As indicated above, the new FADT measures are not intended to apply to foreign affiliate investments that may reasonably be viewed as having been undertaken by the relevant CRIC, instead of being undertaken (or retained) by the non-resident parent or another non-resident entity in the corporate group, primarily for bona fide purposes other than to obtain a tax benefit. To that end, the new measures contain a list of factors that will be given "primary" consideration for purposes of making this determination.

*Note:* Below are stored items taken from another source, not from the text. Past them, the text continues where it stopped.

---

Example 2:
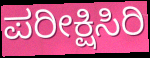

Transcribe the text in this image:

ಪರೀಕ್ಷಿಸಿರಿ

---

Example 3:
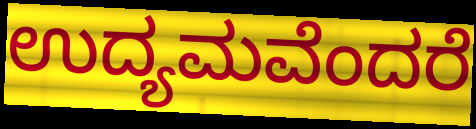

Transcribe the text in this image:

ಉದ್ಯಮವೆಂದರೆ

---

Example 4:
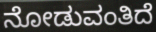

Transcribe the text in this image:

ನೋಡುವಂತಿದೆ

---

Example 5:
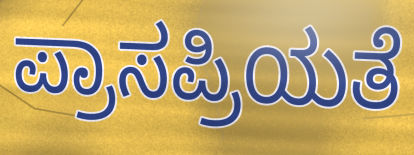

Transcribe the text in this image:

ಪ್ರಾಸಪ್ರಿಯತೆ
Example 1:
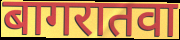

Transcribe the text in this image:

बागरातवा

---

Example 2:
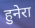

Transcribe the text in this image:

हुनेरा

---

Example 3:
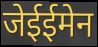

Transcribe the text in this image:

जेईईमेन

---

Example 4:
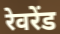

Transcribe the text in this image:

रेवरेंड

These factors include, among others: (a) the degree of present and (expected) ongoing connection between the foreign affiliate's business activities and those of the CRIC (or other members of the CRIC's Canadian group, if any), as compared with those of any non-resident corporation in the corporate group; (b) the degree to which the CRIC was instrumental in the decision to make the investment, and the decision-making authority that the CRIC's senior officers, residing and working principally in Canada, possessed and exercised in connection with the investment decision (again, as compared to their counterparts at any non-resident corporation in the group); (c) any restricted participation entitlement that may exist in respect of the CRIC's share investment in the subject foreign affiliate, insofar as earnings and growth entitlements are concerned (e.g., a preferred share investment as opposed to a common share investment); and (d) the extent to which senior officers of the foreign affiliate are "functionally accountable" to senior officers of the CRIC who reside and work principally in Canada. The Government acknowledges that the formulation of the applicable "business purpose" test is not straightforward. As a consequence, the Government has invited stakeholders to submit comments on the operative considerations identified in Budget 2012 before June 1, 2012.

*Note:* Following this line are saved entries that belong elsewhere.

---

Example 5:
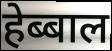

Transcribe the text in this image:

हेब्बाल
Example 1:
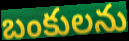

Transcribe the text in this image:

బంకులను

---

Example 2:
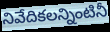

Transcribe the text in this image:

నివేదికలన్నింటినీ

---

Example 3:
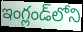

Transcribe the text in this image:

ఇంగ్లండ్‌లోని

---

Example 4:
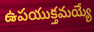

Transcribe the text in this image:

ఉపయుక్తమయ్యే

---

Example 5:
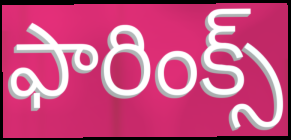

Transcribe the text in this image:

ఫారింక్స్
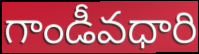
గాండీవధారి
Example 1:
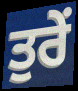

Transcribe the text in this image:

ਤੁਰੇਂ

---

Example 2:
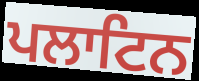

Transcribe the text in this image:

ਪਲਾਟਿਨ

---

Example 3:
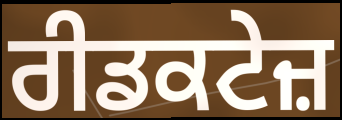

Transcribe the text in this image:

ਰੀਡਕਟੇਜ਼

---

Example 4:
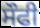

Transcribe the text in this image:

ਸੌਫੀ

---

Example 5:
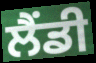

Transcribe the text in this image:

ਲੈਂਡੀ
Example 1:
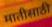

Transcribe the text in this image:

मातीसाठी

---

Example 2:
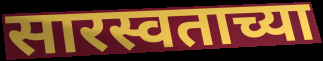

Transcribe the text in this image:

सारस्वताच्या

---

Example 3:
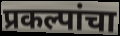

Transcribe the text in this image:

प्रकल्पांचा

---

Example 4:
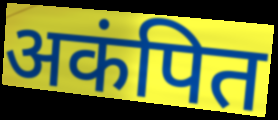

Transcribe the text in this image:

अकंपित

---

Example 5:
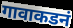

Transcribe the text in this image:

गावाकडनं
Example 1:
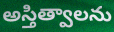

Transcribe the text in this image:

అస్తిత్వాలను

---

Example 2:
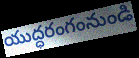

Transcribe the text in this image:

యుద్ధరంగంనుండి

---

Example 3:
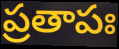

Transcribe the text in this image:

ప్రతాపః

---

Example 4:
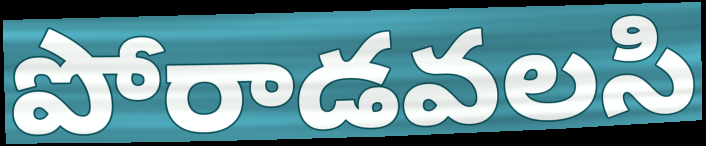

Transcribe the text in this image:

పోరాడవలసి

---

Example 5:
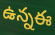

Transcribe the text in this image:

ఉన్నఈ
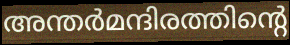
അന്തർമന്ദിരത്തിന്റെ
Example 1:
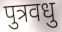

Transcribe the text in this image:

पुत्रवधु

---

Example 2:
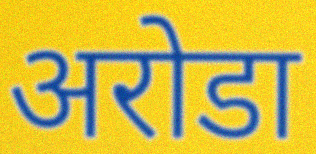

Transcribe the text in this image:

अरोडा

In the absence of the above-noted business purpose exception, the new rules will apply to any FADT that occurs on or after March 29, 2012. Limited grandfathering may be available in relation to certain FADTs entered into between arm's length parties before that date, provided that, among other things, the parties were obligated to complete the subject transaction pursuant to the terms of a written agreement that was entered into before March 29, 2012 and the transaction occurs prior to 2013.

Footnotes

1 See, for example, The Queen v. Collins & Aikman Products Co. et al., 2010 FCA 251 and Copthorne Holdings Ltd. v. The Queen, 2011 CSC 63.

2 The Advisory Panel on Canada's System of International Taxation (2008) identified certain types of foreign affiliate "dumping" transactions as being abusive (in particular, transactions that reduce the Canadian tax base without providing any meaningful economic benefit to Canadians).

3 See the definition of a "foreign affiliate" in subsection 95(1) of the Tax Act.

4 Section 212.1 of the Tax Act.

5 Paid-up capital may generally be returned to a non-resident shareholder free of withholding tax under Part XIII of the Tax Act.

6 As defined in subsection 245(1) of the Tax Act.

7 Excluding, for instance, certain amounts owing by the foreign affiliate to the CRIC that arose in the ordinary course of the CRIC's business and that are repaid within a commercially reasonable period.

8 For example, under the Canada-United States Income Tax Convention (1980), as amended, the withholding tax rate on qualifying dividends may be as low as 5%.

9 Including, for example, changes to section 128.1 of the Tax Act in the context of certain corporate immigration transactions.

The foregoing provides only an overview. Readers are cautioned against making any decisions based on this material alone. Rather, a qualified lawyer should be consulted.